Mutu Beton Diduga Tidak Maksimal
Tim LP-KPK juga melampirkan dokumentasi visual yang memperlihatkan dugaan beton dengan kadar air tinggi sehingga menyebabkan pecahan batu (split) berhamburan ke luar permukaan. Dari hasil pengukuran lapangan, ditemukan indikasi kuat ketebalan cor tidak sesuai spesifikasi.
Sejumlah warga pun mempertanyakan pengerjaan yang dilakukan pada malam hari, tanpa papan informasi mengenai mutu beton dan ketebalan cor. “Kami khawatir hasilnya tidak maksimal. Dikerjakan malam hari, siapa yang bisa mengawasi?” ujar seorang warga setempat.
Kontrol Sosial dan Transparansi
Ketua Eksekutif LP-KPK, Mohamad Tamrin, S.H., menegaskan bahwa langkah mereka bukan tuduhan, melainkan bentuk kontrol sosial publik.
“Kami hanya meminta klarifikasi agar sesuai RAB. Jangan sampai pembangunan yang dibiayai APBD justru membuka peluang kerugian negara,” tegas Tamrin.
LP-KPK menegaskan, pengawasan semacam ini penting agar setiap proyek pemerintah berjalan transparan, akuntabel, dan tidak sekadar formalitas seremonial pembangunan.

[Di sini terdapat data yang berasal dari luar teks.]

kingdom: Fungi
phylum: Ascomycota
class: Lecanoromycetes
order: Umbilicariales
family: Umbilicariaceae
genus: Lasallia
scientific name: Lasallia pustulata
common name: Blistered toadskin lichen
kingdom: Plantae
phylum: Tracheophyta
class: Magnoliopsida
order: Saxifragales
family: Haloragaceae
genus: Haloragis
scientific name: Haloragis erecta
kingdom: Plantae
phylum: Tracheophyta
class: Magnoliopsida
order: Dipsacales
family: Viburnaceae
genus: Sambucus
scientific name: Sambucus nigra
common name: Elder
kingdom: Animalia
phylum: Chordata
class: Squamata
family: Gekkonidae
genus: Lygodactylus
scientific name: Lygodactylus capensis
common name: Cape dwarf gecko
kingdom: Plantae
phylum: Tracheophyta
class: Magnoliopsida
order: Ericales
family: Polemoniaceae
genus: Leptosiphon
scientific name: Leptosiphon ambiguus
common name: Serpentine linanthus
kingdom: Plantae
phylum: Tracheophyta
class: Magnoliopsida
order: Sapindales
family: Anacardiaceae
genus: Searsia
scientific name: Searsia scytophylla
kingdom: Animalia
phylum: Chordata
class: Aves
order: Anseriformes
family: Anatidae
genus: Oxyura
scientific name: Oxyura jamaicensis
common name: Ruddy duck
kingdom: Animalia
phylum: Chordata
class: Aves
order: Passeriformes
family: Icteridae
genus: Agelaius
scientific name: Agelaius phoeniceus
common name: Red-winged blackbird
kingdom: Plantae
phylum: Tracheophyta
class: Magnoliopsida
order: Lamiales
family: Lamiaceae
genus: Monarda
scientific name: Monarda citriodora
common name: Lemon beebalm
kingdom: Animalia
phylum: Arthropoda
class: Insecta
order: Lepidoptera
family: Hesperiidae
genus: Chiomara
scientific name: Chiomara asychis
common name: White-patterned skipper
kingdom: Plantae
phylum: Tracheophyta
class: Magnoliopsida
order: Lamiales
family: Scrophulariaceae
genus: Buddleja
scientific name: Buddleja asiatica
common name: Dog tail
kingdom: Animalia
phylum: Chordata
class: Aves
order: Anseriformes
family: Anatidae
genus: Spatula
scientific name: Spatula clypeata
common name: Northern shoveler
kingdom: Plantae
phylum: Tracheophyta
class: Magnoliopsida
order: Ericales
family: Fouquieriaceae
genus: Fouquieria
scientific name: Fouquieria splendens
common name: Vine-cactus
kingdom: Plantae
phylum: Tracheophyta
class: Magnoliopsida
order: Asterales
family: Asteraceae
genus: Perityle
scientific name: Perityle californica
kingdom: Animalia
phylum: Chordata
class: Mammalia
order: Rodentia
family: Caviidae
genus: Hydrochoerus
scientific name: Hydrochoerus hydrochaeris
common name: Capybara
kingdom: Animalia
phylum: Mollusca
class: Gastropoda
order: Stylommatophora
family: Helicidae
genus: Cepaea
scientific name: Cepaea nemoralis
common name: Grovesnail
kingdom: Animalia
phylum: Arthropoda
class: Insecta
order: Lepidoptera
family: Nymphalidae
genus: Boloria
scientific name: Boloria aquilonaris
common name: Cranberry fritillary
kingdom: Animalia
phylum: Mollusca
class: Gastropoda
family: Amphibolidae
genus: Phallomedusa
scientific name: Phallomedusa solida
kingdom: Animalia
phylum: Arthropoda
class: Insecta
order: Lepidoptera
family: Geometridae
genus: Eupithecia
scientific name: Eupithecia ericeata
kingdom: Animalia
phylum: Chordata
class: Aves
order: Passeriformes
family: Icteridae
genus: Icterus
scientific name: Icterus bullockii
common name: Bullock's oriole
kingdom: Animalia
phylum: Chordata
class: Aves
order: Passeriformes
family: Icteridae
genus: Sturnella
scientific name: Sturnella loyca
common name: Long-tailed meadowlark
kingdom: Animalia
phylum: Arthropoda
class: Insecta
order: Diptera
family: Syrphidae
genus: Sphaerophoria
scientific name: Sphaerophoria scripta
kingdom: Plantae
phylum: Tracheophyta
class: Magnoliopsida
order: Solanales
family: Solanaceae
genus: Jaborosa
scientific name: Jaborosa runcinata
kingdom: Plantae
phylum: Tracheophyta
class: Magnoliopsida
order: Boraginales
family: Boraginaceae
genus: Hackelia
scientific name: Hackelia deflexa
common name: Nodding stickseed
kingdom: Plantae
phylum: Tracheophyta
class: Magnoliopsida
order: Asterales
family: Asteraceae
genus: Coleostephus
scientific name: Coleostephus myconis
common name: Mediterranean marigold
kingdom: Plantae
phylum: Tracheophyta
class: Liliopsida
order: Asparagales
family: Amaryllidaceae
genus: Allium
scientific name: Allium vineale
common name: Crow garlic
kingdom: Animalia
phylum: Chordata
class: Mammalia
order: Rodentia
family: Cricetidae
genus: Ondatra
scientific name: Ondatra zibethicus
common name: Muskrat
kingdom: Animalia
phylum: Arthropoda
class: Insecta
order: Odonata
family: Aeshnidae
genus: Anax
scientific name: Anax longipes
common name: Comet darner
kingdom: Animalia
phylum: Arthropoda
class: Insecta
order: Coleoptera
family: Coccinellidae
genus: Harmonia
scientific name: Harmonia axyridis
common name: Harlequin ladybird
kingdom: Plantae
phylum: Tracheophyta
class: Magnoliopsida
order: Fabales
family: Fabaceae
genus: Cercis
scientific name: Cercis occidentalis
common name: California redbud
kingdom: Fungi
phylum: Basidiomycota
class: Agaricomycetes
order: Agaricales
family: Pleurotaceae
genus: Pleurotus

Surat Ditembuskan ke Bupati dan Aparat Penegak Hukum
Salinan surat klarifikasi turut dikirimkan ke Bupati Tangerang, Kejaksaan Tinggi Banten, Polda Banten, Inspektorat, BPK RI Perwakilan Banten, KIP Banten, Ombudsman RI, serta sejumlah media.
Hingga berita ini diterbitkan, Dinas Perkim Kabupaten Tangerang belum memberikan tanggapan resmi meski sudah dihubungi awak media. Publik kini menanti respons pemerintah daerah terhadap temuan yang bisa menjadi cermin kecil integritas pembangunan di daerah.